Archaeologists believe the first human settlements in the Balearic Islands date from around 5000 BC and the islands were later regular ports of call for Phoenician traders. The Carthaginians followed and founded Ibiza City in 654 BC, making it one of the Mediterranean’s major trading ports. Next came the Romans, who, in turn, were overwhelmed by the Visigoths.

Three centuries of Muslim domination ended with the Christian Reconquista, led by Jaume I of Catalonia and Aragón, who took Palma de Mallorca in 1229 and sponsored the invasion of Ibiza in 1235. Menorca was the last to fall: Alfonso III took it in 1287 in a nasty Vietnam-style campaign, completing the islands’ incorporation into the Catalan world.

After their initial boom as trading centres and Catalan colonies, the islands had fallen on hard times by the 15th century. Isolation from the mainland, famines and frequent raids by pirates contributed to their decline. During the 16th century Menorca’s two major towns were virtually destroyed by Turkish forces and Ibiza City’s fortified walls were built. After a succession of bloody raids, Formentera was abandoned.

After backing the Habsburgs in the Spanish War of Succession, Mallorca and Ibiza were occupied by the victorious Bourbon monarchy in 1715. Menorca was granted to the British along with Gibraltar in 1713 under the Treaty of Utrecht. British rule lasted until 1802, with the exception of the Seven Years War (1756–63), during which the French moved in, and a brief Spanish reconquest after that. In the Spanish Civil War, Menorca was the last of the islands to succumb to Franco’s forces.

Tourism since the 1950s has brought considerable wealth. The islanders now enjoy – by some estimates – the highest standard of living in Spain, but 80% of their economy is based on tourism.
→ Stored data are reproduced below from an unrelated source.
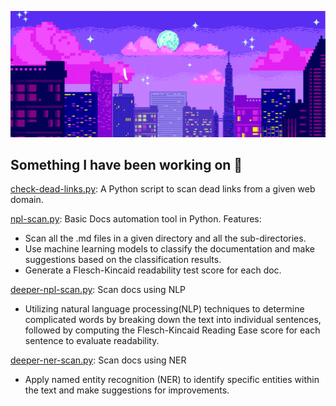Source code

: ![Banner](https://raw.githubusercontent.com/p1ng-request/p1ng-request/main/banner.gif)
## Something I have been working on 🎯

[check-dead-links.py](https://github.com/p1ng-request/automation-scripts-best-pracitces/blob/main/check-dead-links.py): A Python script to scan dead links from a given web domain.

[npl-scan.py](https://github.com/p1ng-request/automation-scripts/blob/main/nlp-scan.py): Basic Docs automation tool in Python. Features:
+ Scan all the .md files in a given directory and all the sub-directories.
+ Use machine learning models to classify the documentation and make suggestions based on the classification results.
+ Generate a Flesch-Kincaid readability test score for each doc.

[deeper-npl-scan.py](https://github.com/p1ng-request/automation-scripts/blob/main/deeper-nlp-scan.py): Scan docs using NLP
+ Utilizing natural language processing(NLP) techniques to determine complicated words by breaking down the text into individual sentences, followed by computing the Flesch-Kincaid Reading Ease score for each sentence to evaluate readability.

[deeper-ner-scan.py](https://github.com/p1ng-request/automation-scripts/blob/main/deeper-ner-scan.py): Scan docs using NER
+ Apply named entity recognition (NER) to identify specific entities within the text and make suggestions for improvements.

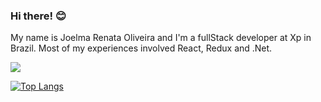 ### Hi there! 😊

My name is Joelma Renata Oliveira and I'm a fullStack developer at Xp in Brazil.
Most of my experiences involved React, Redux and .Net.

<img align="center" src="https://github-readme-stats.vercel.app/api?
username=rnataoliveira&show_icons=true&hide=contribs&theme=graywhite" />

[![Top Langs](https://github-readme-stats.vercel.app/api/top-langs/?username=rnataoliveira&show_icons=true&theme=graywhite&layout=compact)](https://github.com/rnataoliveira/github-readme-stats)
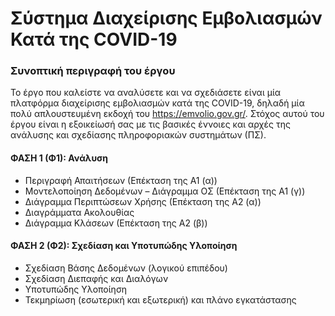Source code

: 
# Σύστημα Διαχείρισης Εμβολιασμών Κατά της COVID-19

### Συνοπτική περιγραφή του έργου

Το έργο που καλείστε να αναλύσετε και να σχεδιάσετε είναι μία πλατφόρμα διαχείρισης εμβολιασμών κατά της COVID-19, δηλαδή μία πολύ απλουστευμένη εκδοχή του https://emvolio.gov.gr/. Στόχος αυτού του έργου είναι η εξοικείωσή σας με τις βασικές έννοιες και αρχές της ανάλυσης και σχεδίασης πληροφοριακών συστημάτων (ΠΣ).  

#### ΦΑΣΗ 1 (Φ1): Ανάλυση

- Περιγραφή Απαιτήσεων (Επέκταση της Α1 (α))
- Μοντελοποίηση Δεδομένων – Διάγραμμα ΟΣ (Επέκταση της Α1 (γ))
- Διάγραμμα Περιπτώσεων Χρήσης (Επέκταση της Α2 (α))
- Διαγράμματα Ακολουθίας
- Διάγραμμα Κλάσεων (Επέκταση της Α2 (β))  

#### ΦΑΣΗ 2 (Φ2): Σχεδίαση και Υποτυπώδης Υλοποίηση

- Σχεδίαση Βάσης Δεδομένων (λογικού επιπέδου)
- Σχεδίαση Διεπαφής και Διαλόγων
- Υποτυπώδης Υλοποίηση
- Τεκμηρίωση (εσωτερική και εξωτερική) και πλάνο εγκατάστασης

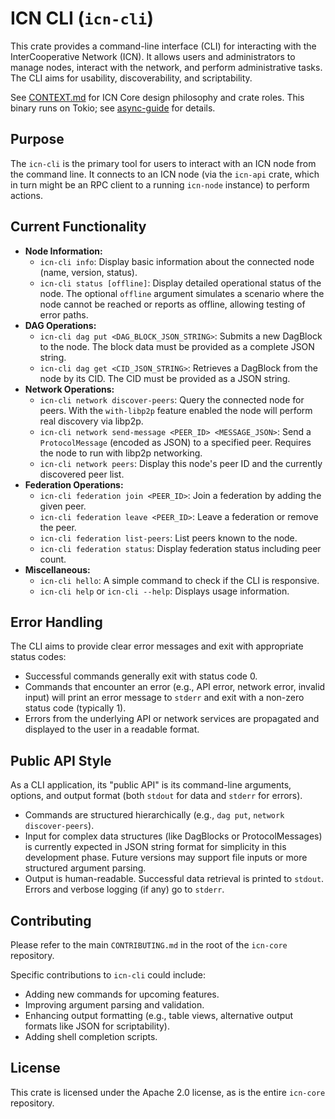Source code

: # ICN CLI (`icn-cli`)

This crate provides a command-line interface (CLI) for interacting with the InterCooperative Network (ICN).
It allows users and administrators to manage nodes, interact with the network, and perform administrative tasks.
The CLI aims for usability, discoverability, and scriptability.

See [CONTEXT.md](../CONTEXT.md) for ICN Core design philosophy and crate roles.
This binary runs on Tokio; see [async-guide](../docs/async-guide.md) for details.

## Purpose

The `icn-cli` is the primary tool for users to interact with an ICN node from the command line. It connects to an ICN node (via the `icn-api` crate, which in turn might be an RPC client to a running `icn-node` instance) to perform actions.

## Current Functionality

*   **Node Information:**
    *   `icn-cli info`: Display basic information about the connected node (name, version, status).
    *   `icn-cli status [offline]`: Display detailed operational status of the node. The optional `offline` argument simulates a scenario where the node cannot be reached or reports as offline, allowing testing of error paths.
*   **DAG Operations:**
    *   `icn-cli dag put <DAG_BLOCK_JSON_STRING>`: Submits a new DagBlock to the node. The block data must be provided as a complete JSON string.
    *   `icn-cli dag get <CID_JSON_STRING>`: Retrieves a DagBlock from the node by its CID. The CID must be provided as a JSON string.
*   **Network Operations:**
    *   `icn-cli network discover-peers`: Query the connected node for peers. With the `with-libp2p` feature enabled the node will perform real discovery via libp2p.
    *   `icn-cli network send-message <PEER_ID> <MESSAGE_JSON>`: Send a `ProtocolMessage` (encoded as JSON) to a specified peer. Requires the node to run with libp2p networking.
    *   `icn-cli network peers`: Display this node's peer ID and the currently discovered peer list.
*   **Federation Operations:**
    *   `icn-cli federation join <PEER_ID>`: Join a federation by adding the given peer.
    *   `icn-cli federation leave <PEER_ID>`: Leave a federation or remove the peer.
    *   `icn-cli federation list-peers`: List peers known to the node.
    *   `icn-cli federation status`: Display federation status including peer count.
*   **Miscellaneous:**
    *   `icn-cli hello`: A simple command to check if the CLI is responsive.
    *   `icn-cli help` or `icn-cli --help`: Displays usage information.

## Error Handling

The CLI aims to provide clear error messages and exit with appropriate status codes:
*   Successful commands generally exit with status code 0.
*   Commands that encounter an error (e.g., API error, network error, invalid input) will print an error message to `stderr` and exit with a non-zero status code (typically 1).
*   Errors from the underlying API or network services are propagated and displayed to the user in a readable format.

## Public API Style

As a CLI application, its "public API" is its command-line arguments, options, and output format (both `stdout` for data and `stderr` for errors).

*   Commands are structured hierarchically (e.g., `dag put`, `network discover-peers`).
*   Input for complex data structures (like DagBlocks or ProtocolMessages) is currently expected in JSON string format for simplicity in this development phase. Future versions may support file inputs or more structured argument parsing.
*   Output is human-readable. Successful data retrieval is printed to `stdout`. Errors and verbose logging (if any) go to `stderr`.

## Contributing

Please refer to the main `CONTRIBUTING.md` in the root of the `icn-core` repository.

Specific contributions to `icn-cli` could include:
*   Adding new commands for upcoming features.
*   Improving argument parsing and validation.
*   Enhancing output formatting (e.g., table views, alternative output formats like JSON for scriptability).
*   Adding shell completion scripts.

## License

This crate is licensed under the Apache 2.0 license, as is the entire `icn-core` repository.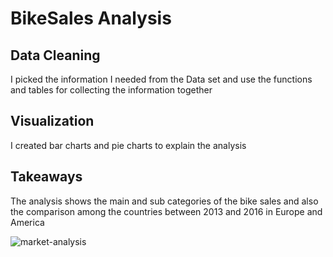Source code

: # BikeSales Analysis


## Data Cleaning
I picked the information I needed from the Data set and use the functions and tables for collecting the information together

## Visualization
I created bar charts and pie charts to explain the analysis


## Takeaways
The analysis shows the main and sub categories of the bike sales and also the comparison among the countries between 2013 and 2016 in Europe and America 


![market-analysis](https://user-images.githubusercontent.com/121649408/210189311-d656044a-3135-4dde-a8de-5c96107c0777.jpg)
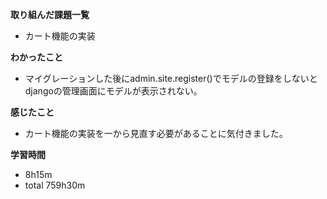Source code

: **取り組んだ課題一覧**
* カート機能の実装

**わかったこと**
* マイグレーションした後にadmin.site.register()でモデルの登録をしないとdjangoの管理画面にモデルが表示されない。
  
**感じたこと**
* カート機能の実装を一から見直す必要があることに気付きました。

**学習時間**
* 8h15m
 * total 759h30m
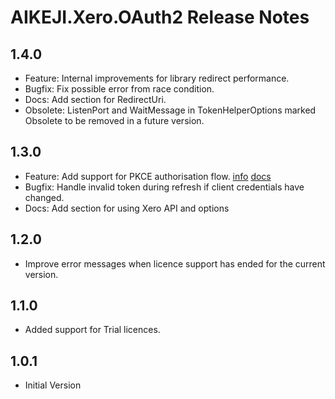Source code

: 
# AIKEJI.Xero.OAuth2 Release Notes

## 1.4.0

* Feature: Internal improvements for library redirect performance.
* Bugfix: Fix possible error from race condition.
* Docs: Add section for RedirectUri.
* Obsolete: ListenPort and WaitMessage in TokenHelperOptions marked Obsolete to be removed in a future version.

## 1.3.0

* Feature: Add support for PKCE authorisation flow. [info](https://developer.xero.com/documentation/oauth2/pkce-flow) [docs](README.md#pkce-flow-details)
* Bugfix: Handle invalid token during refresh if client credentials have changed.
* Docs: Add section for using Xero API and options

## 1.2.0

* Improve error messages when licence support has ended for the current version.

## 1.1.0

* Added support for Trial licences.

## 1.0.1

* Initial Version
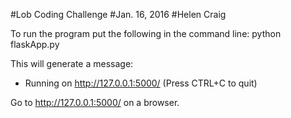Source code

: #Lob Coding Challenge
#Jan. 16, 2016
#Helen Craig

To run the program put the following in the command line:
python flaskApp.py

This will generate a message:
* Running on http://127.0.0.1:5000/ (Press CTRL+C to quit)

Go to http://127.0.0.1:5000/ on a browser.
This has led to thoughtless (and continuing) construction on the islands (the term balearización has been coined to illustrate this short-termism and wanton destruction of the area’s prime resource – its beautiful coastlines) and leads to Balearics-wide anxiety attacks whenever a season doesn’t meet expectations.
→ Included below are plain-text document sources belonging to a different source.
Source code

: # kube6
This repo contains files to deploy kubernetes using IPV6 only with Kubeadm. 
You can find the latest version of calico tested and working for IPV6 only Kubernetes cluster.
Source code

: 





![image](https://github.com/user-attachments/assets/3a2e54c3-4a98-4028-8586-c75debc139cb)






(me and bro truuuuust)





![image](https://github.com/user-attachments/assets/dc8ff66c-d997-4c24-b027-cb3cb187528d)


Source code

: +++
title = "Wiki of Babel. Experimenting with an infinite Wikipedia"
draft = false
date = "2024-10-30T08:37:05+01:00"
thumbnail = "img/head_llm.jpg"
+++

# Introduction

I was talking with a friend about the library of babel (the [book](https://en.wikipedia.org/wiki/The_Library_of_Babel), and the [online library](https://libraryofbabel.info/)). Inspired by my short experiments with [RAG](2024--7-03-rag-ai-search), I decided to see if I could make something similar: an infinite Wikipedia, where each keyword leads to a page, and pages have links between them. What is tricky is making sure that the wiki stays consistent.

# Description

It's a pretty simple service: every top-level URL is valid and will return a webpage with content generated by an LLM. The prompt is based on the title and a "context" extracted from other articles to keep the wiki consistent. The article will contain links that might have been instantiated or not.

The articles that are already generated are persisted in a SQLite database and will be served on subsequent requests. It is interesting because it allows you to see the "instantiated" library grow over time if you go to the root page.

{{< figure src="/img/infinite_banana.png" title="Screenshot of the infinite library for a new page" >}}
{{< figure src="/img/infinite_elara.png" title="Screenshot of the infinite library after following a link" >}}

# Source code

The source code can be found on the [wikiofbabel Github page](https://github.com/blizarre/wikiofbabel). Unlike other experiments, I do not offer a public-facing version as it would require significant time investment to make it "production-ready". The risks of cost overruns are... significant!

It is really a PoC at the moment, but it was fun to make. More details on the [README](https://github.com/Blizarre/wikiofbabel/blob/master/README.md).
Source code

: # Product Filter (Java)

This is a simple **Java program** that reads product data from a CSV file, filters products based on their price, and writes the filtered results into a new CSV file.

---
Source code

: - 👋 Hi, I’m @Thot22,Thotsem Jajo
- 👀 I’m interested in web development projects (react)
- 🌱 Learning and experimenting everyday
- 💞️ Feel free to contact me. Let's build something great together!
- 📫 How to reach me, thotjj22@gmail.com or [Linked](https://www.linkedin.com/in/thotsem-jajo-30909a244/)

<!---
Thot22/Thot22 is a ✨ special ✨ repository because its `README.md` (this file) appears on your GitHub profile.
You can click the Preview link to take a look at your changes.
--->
The islands’ foreign admirers seem to have their preferences. If the Germans have set their sights on Mallorca, Formentera becomes Little Italy in July and August. The Brits are numerous in Mallorca, but have a special affection for Menorca. Ibiza’s clubs, on the other hand, attract an international brigade of hedonists.

Place names and addresses here are in Catalan, the main language spoken (with regional variations). The major exceptions are Ibiza and Ibiza City – both are called Eivissa in Catalan but we use the better-known Spanish rendition.